About this task:
Your answer must be an exact retyping of the line containing "middle dip: (481, 235)" and every line after it through the end of the records below, with no pictures and nothing else.

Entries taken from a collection
◇ ◇ ◇ ◇ ◇ ◇ ◇

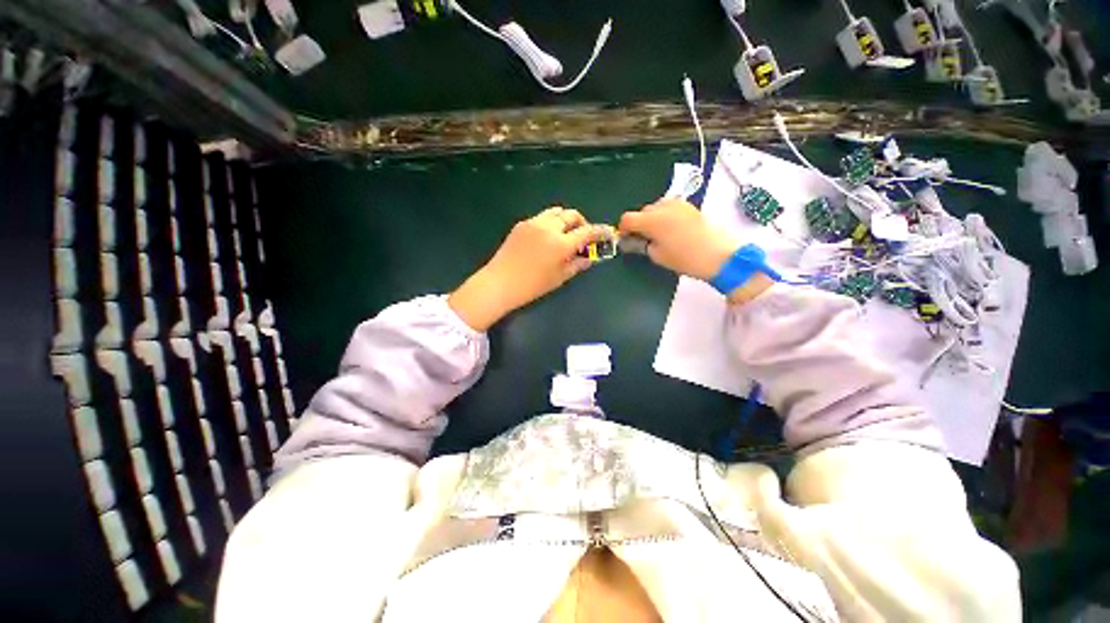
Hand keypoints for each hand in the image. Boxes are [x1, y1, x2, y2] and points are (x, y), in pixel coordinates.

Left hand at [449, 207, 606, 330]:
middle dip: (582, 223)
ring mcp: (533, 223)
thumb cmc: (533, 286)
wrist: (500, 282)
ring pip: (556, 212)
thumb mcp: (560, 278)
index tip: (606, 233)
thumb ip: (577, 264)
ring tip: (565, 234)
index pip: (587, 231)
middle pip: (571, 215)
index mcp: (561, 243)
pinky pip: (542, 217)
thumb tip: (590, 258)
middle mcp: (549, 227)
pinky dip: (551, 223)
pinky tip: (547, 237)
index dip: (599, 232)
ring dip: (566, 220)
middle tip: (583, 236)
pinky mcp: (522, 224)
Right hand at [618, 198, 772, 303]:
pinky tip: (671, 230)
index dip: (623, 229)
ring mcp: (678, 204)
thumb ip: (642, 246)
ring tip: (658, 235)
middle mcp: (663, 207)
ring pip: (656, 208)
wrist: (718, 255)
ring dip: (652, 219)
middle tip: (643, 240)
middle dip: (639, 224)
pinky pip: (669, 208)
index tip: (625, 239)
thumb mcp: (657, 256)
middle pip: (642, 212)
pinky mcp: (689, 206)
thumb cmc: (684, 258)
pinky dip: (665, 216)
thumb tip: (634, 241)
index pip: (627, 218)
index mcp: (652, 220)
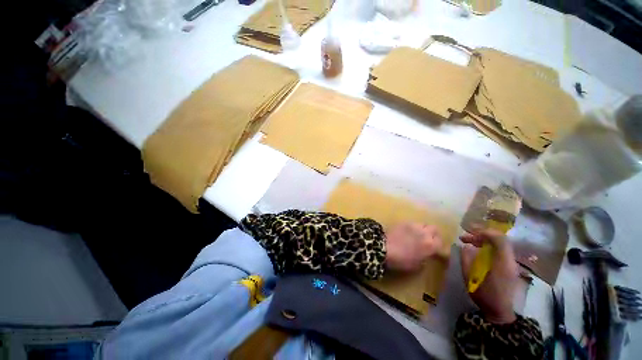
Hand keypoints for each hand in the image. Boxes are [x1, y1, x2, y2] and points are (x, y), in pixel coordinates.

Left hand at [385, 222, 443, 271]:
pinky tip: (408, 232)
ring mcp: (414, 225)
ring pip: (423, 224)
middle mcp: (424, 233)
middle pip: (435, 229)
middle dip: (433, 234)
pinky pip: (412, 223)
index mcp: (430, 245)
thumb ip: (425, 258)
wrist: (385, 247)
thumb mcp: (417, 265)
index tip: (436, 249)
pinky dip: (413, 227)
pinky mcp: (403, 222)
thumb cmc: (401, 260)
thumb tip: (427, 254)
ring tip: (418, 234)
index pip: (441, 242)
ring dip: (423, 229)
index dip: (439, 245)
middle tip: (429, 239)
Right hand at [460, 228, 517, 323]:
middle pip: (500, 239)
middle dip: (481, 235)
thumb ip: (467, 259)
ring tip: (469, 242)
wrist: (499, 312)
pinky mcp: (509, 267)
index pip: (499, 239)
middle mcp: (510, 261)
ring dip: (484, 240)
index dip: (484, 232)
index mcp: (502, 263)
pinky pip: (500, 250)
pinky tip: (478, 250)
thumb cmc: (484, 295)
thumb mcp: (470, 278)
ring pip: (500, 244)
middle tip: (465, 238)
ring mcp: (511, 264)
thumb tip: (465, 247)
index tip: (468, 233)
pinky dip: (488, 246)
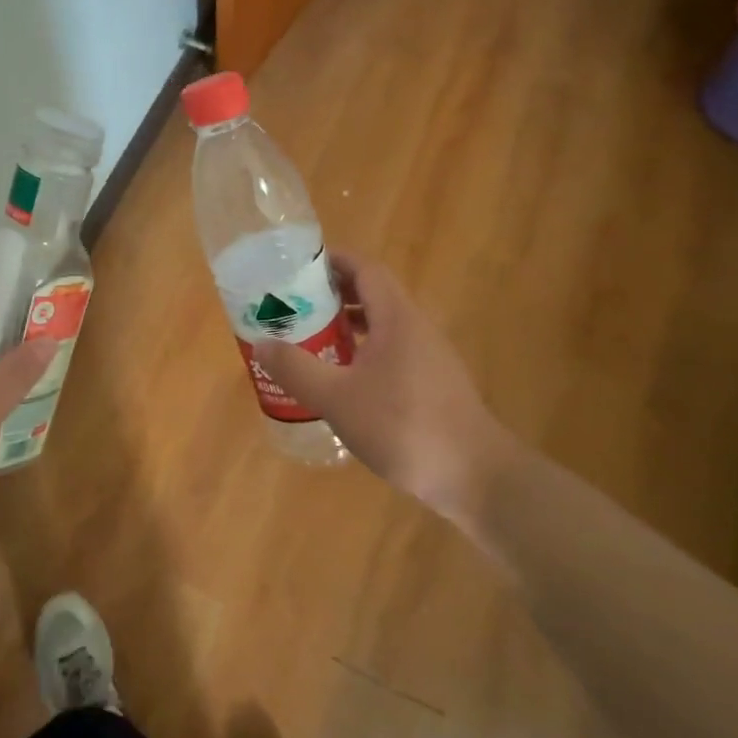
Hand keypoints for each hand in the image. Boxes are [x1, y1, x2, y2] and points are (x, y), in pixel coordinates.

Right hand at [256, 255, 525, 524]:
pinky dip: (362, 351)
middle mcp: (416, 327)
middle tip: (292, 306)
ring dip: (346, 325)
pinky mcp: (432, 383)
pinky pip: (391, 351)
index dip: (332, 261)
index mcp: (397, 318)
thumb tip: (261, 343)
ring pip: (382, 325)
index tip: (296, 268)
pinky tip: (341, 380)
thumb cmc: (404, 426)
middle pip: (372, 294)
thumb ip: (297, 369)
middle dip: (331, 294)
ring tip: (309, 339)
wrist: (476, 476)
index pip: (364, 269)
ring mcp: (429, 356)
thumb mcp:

◇ ◇ ◇ ◇ ◇ ◇ ◇

Exercise answer:
middle dip: (481, 235)
thumb ip: (467, 259)
ring tip: (469, 242)
wrist: (499, 312)
pinky mcp: (509, 267)
index pip: (499, 239)
middle mcp: (510, 261)
ring dip: (484, 240)
index dip: (484, 232)
index mcp: (502, 263)
pinky pip: (500, 250)
pinky tip: (478, 250)
thumb cmc: (484, 295)
thumb mcp: (470, 278)
ring pip: (500, 244)
middle tip: (465, 238)
ring mcp: (511, 264)
thumb tip: (465, 247)
index tip: (468, 233)
pinky dip: (488, 246)
Hand keypoints for each hand in the image. Boxes are [x1, y1, x2, y2] and points are (x, y), in pixel coordinates.

Right hand at [256, 255, 525, 524]:
pinky dip: (362, 351)
middle mcp: (416, 327)
middle tip: (292, 306)
ring dip: (346, 325)
pinky mcp: (432, 383)
pinky pip: (391, 351)
index dip: (332, 261)
index mcp: (397, 318)
thumb tip: (261, 343)
ring pip: (382, 325)
index tip: (296, 268)
pinky tip: (341, 380)
thumb cmc: (404, 426)
middle pip: (372, 294)
thumb ip: (297, 369)
middle dip: (331, 294)
ring tip: (309, 339)
wrist: (476, 476)
index pip: (364, 269)
ring mcp: (429, 356)
thumb mcp:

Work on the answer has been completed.